Reproduce verbatim the passage of the workshop journal below, from "Gislia shows her" up to and including "was a woman.".

** Begin Document segment **

I present my transection through a Sequoia tree. It’s not a native, I explain, but an intruder, or visitor, bought over by Victorian plant hunters as an exotic tree, now huge and magnificent. It has a boundary of bark but that does not stop it expanding, which it does every year, measured through its rings. Each ring is historic evidence of that year, so we can tell through rings, the boundaries, which years were lean years with much water and which were drought years with little growth.
Gislia shows her image, of the Berlin Wall. Before and After. It altered and shaped her life, and later I hear more of her story here, for she was born and raised in Eastern Germany
We are invited to chose one of three choices
Non participation
Non Boundary
Are there good limits
I chose Non-participation with Eva, because I had not met her before and she was a woman.
Wednesday
Found the Backs and Pembroke my fathers college – or was it? Now it is all mythology for no one is alive who knows the truth any longer. Cows on the path making it feel timeless. A runner passes me and I am note I am not running.
Dieter is playful as ever in the morning administration.
‘There is a secret group amongst us. You do not know who you are! But you will find out at 7 this evening, when we will meet up.’ So it was I found out I was one of 7 learning to become a Socratic Dialogue facilitator
Dialogue 1 – Non Participation
Almost immediately it is defined as being restricted to Dialogue examples, so I feel excluded and hurt. However, I come back into the circle with Ora, who I partner to find our question:
Ora and I had the best question (naturally)
Why does the ambiguity of non participation disturb us?
We chose Gore’s example, and it turns out this is the first time her experience has been chosen. ‘Usually I do not like to be in the centre of the room of questions’, she explained.
Her experience was teaching class for for 10 weeks of disruptive teenagers. They began to settle, but one of them never removed his hood, never partook of the class, but appeared to turn the pages of the book.
Someone has to have Antonio in the group and she is in ours. Naturally she chose to star in the staring role. Ironically that role was silent.
Cesar Franck Sonata for Violin and Piano in A Major
Lunch time concert. God we are so lucky. Two highly professional women, both oriental. The standing violin player is particularly graceful, strong, stimulating and stunning. I try and fail to hum the theme afterwards – how short the memory. (I listen to it now as I type up these notes, and remember her lithe movements)

** End Document segment **
** Begin Extracted entries **

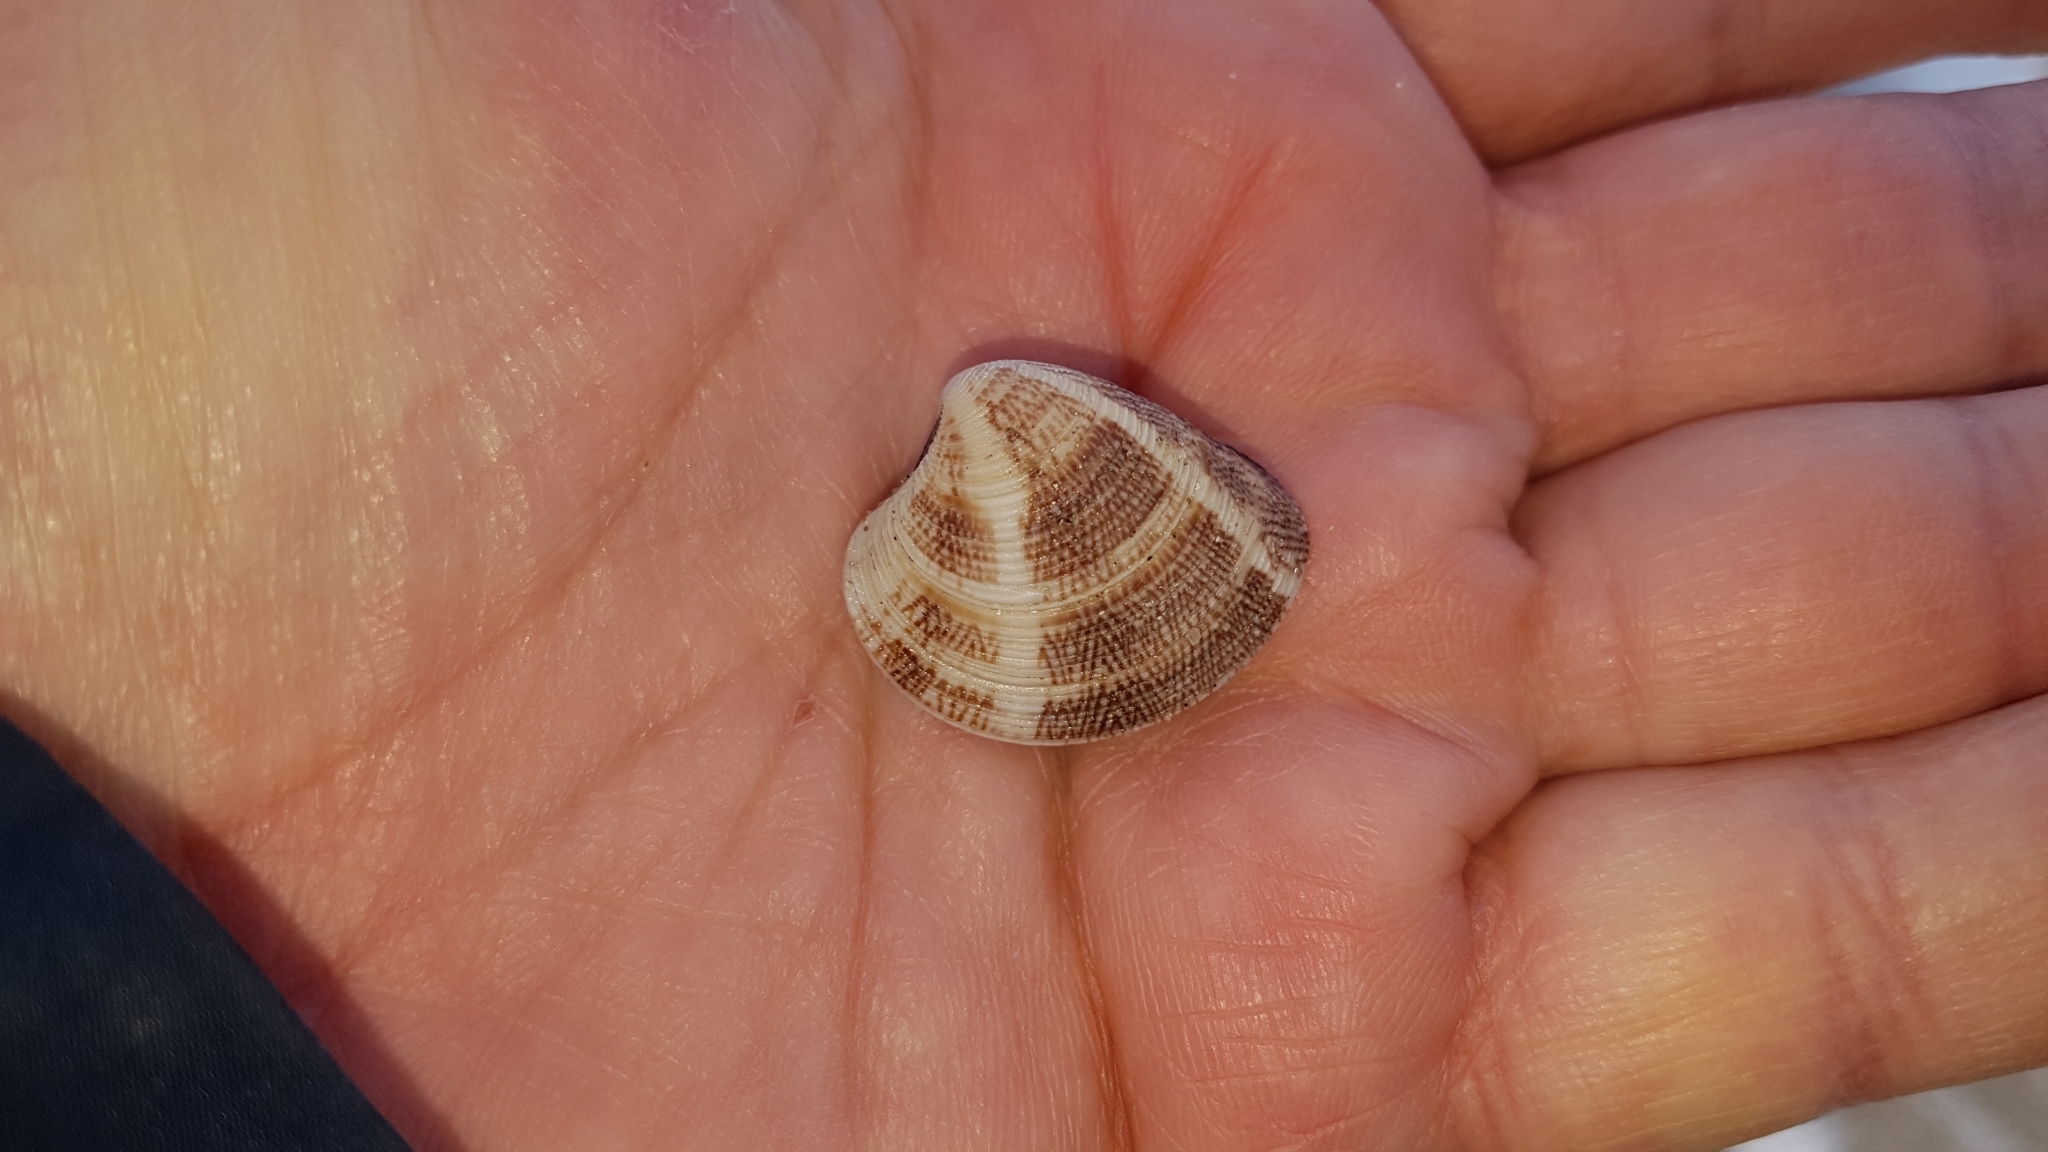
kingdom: Animalia
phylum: Mollusca
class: Bivalvia
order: Venerida
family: Veneridae
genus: Chamelea
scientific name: Chamelea striatula
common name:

** End Extracted entries **

**Final result:**
Gislia shows her image, of the Berlin Wall. Before and After. It altered and shaped her life, and later I hear more of her story here, for she was born and raised in Eastern Germany
We are invited to chose one of three choices
Non participation
Non Boundary
Are there good limits
I chose Non-participation with Eva, because I had not met her before and she was a woman.